── PASSAGE TO READ ──
Novel Design Method for the Roll Forming Process and Improved Forming Quality of 316L Stainless Steel BPP Flow Channels with Right-Angled Sidewalls

The forming quality of metal bipolar plate (BPP) flow channels in proton exchange membrane fuel cells (PEMFCs) is a key factor affecting battery performance. A flow channel with straight sidewalls and a low thinning rate can enhance battery output. Roll forming, as a new technology for BPP production, offers advantages such as a low thinning rate and high efficiency. However, existing roll curve design methods struggle to accommodate both low thinning rates and straight sidewall angles simultaneously. This study aims to develop flow channels with right-angled sidewalls, which provide benefits such as a low thinning rate, reduced residual stress, and high accuracy. A roller tooth profile was designed to achieve a flow channel with right-angled sidewalls and minimal thinning. Simulations and experiments were conducted to validate the feasibility of this novel design method for the roll forming process. The study investigated the effects of roller tooth parameters on sidewall angle, thinning rate, and residual stress. A multifactor evaluation method was developed to optimize the tip fillet radius and the tooth profile backlash of the roller. The results indicated that the tip fillet radius and the tooth profile backlash were negatively correlated with the sidewall angle. As the tip fillet radius and tooth profile backlash increased, the thinning rate and residual stress decreased. With a tip fillet radius of 0.25 mm and a tooth profile backlash of 0.19 mm, the flow channel achieved an approximately right-angled sidewall, a maximum thinning rate of 7.7%, a 29.6% reduction in maximum residual stress, and maximum and average residual stress imbalance values of 7.1% and 3.2%, respectively. This study proposes a new design method for a right-angled sidewall runner roller gear profile, facilitating the roll forming of metal BPPs with right-angled sidewalls and minimal thinning. This method provides theoretical support for the large-scale application of roll forming in the manufacture of PEMFC BPPs.
───
── RECORDS SHOWN ──
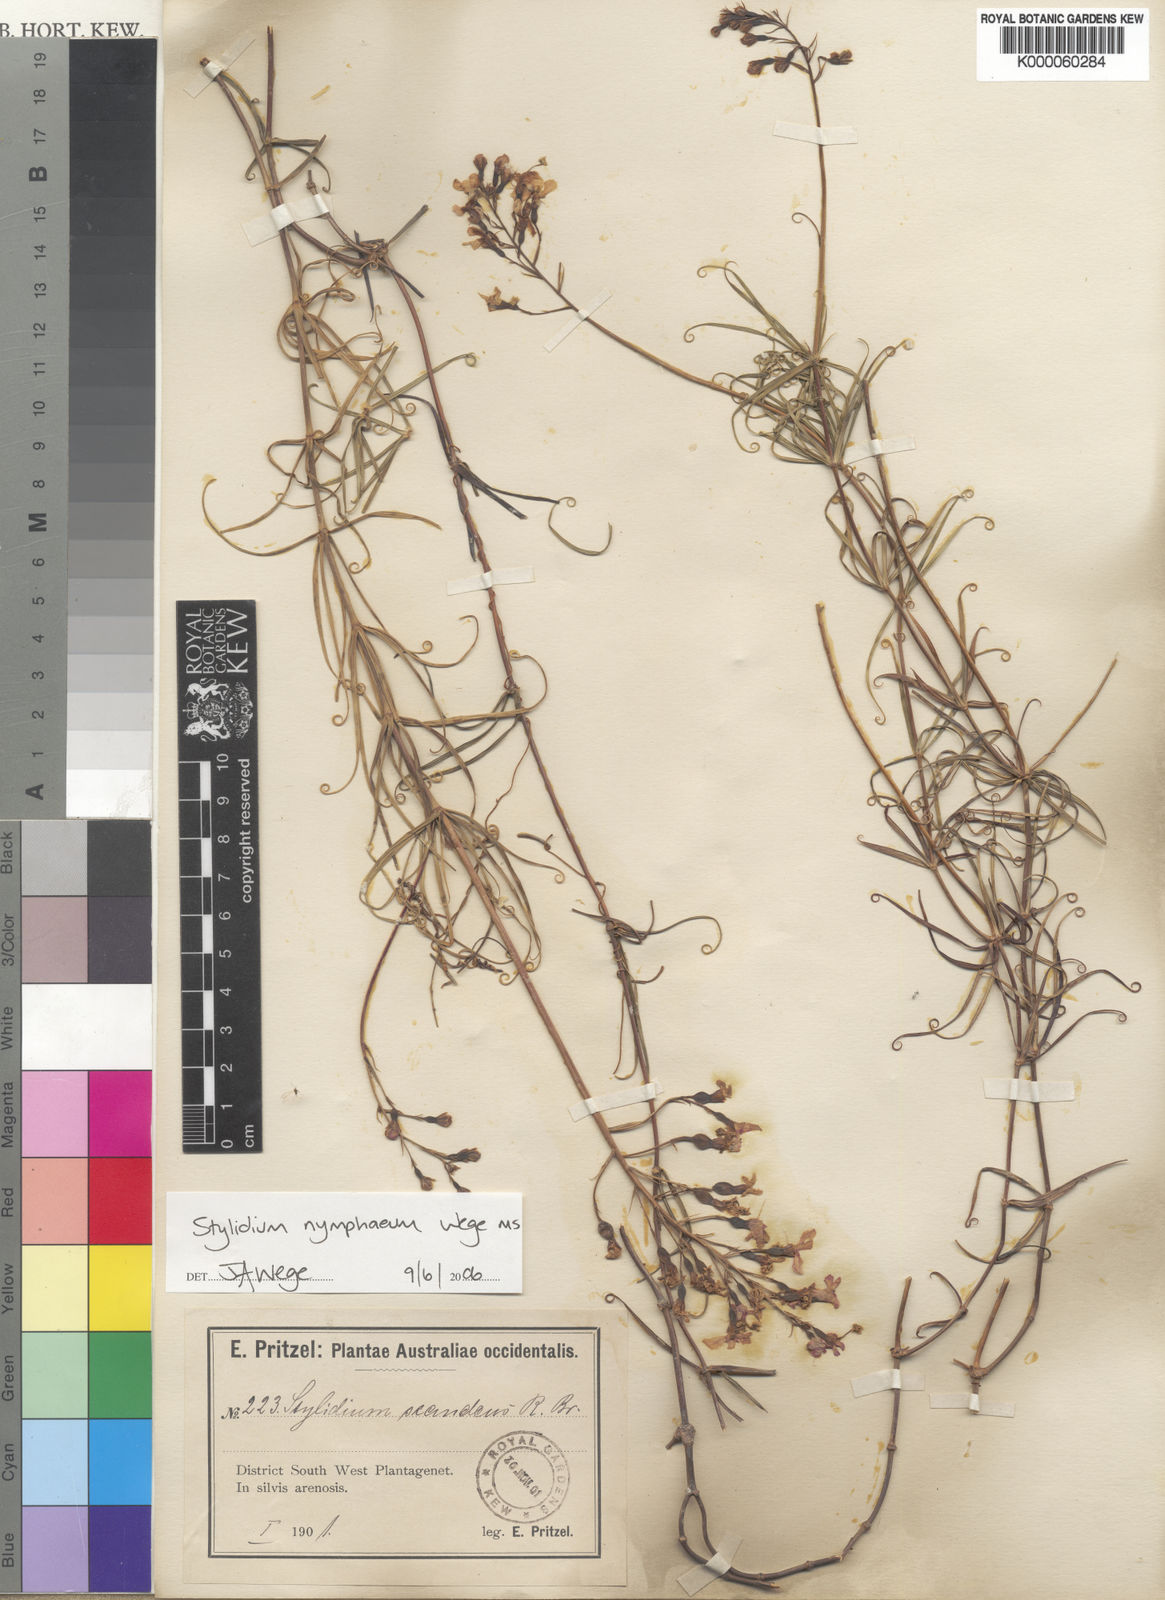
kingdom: Plantae
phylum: Tracheophyta
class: Magnoliopsida
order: Asterales
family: Stylidiaceae
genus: Stylidium
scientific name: Stylidium nymphaeum
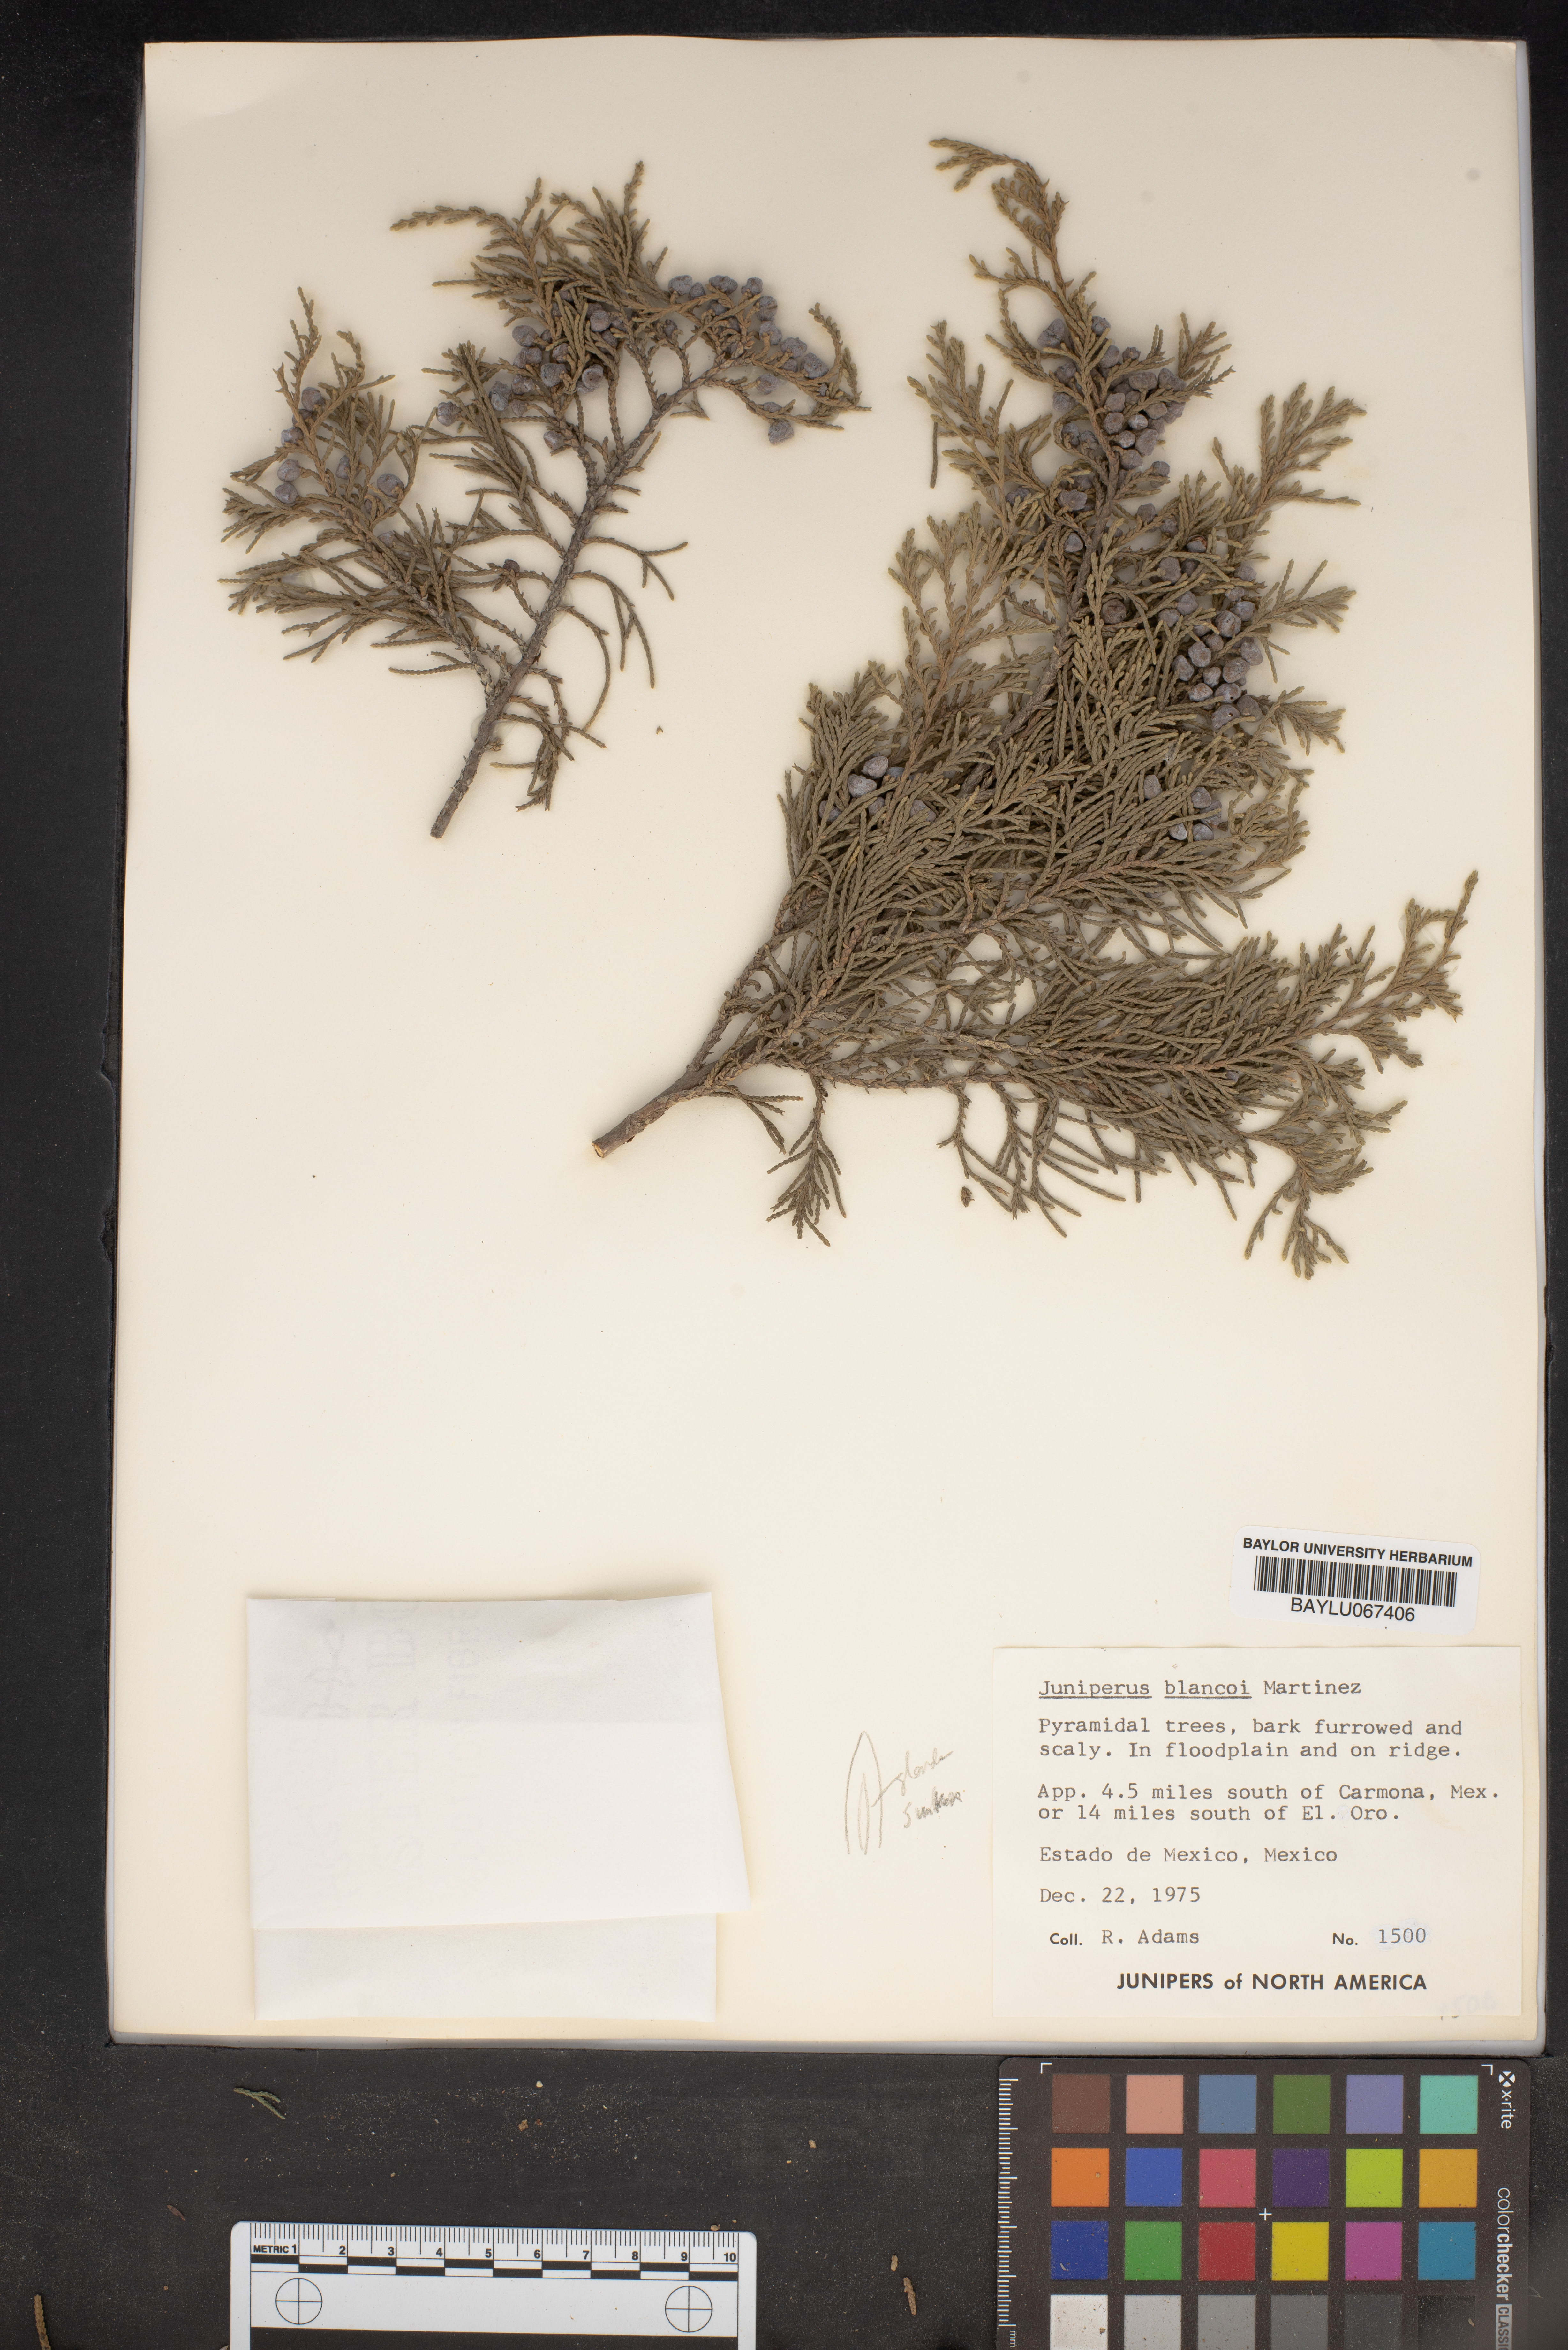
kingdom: Plantae
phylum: Tracheophyta
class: Pinopsida
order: Pinales
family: Cupressaceae
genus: Juniperus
───
**GOAL OF THE EXERCISE**
List the benefits that the roll-forming text above gives for flow channels with right-angled sidewalls.

**WRITTEN RESPONSE**
- A low thinning rate
- Reduced residual stress
- High accuracy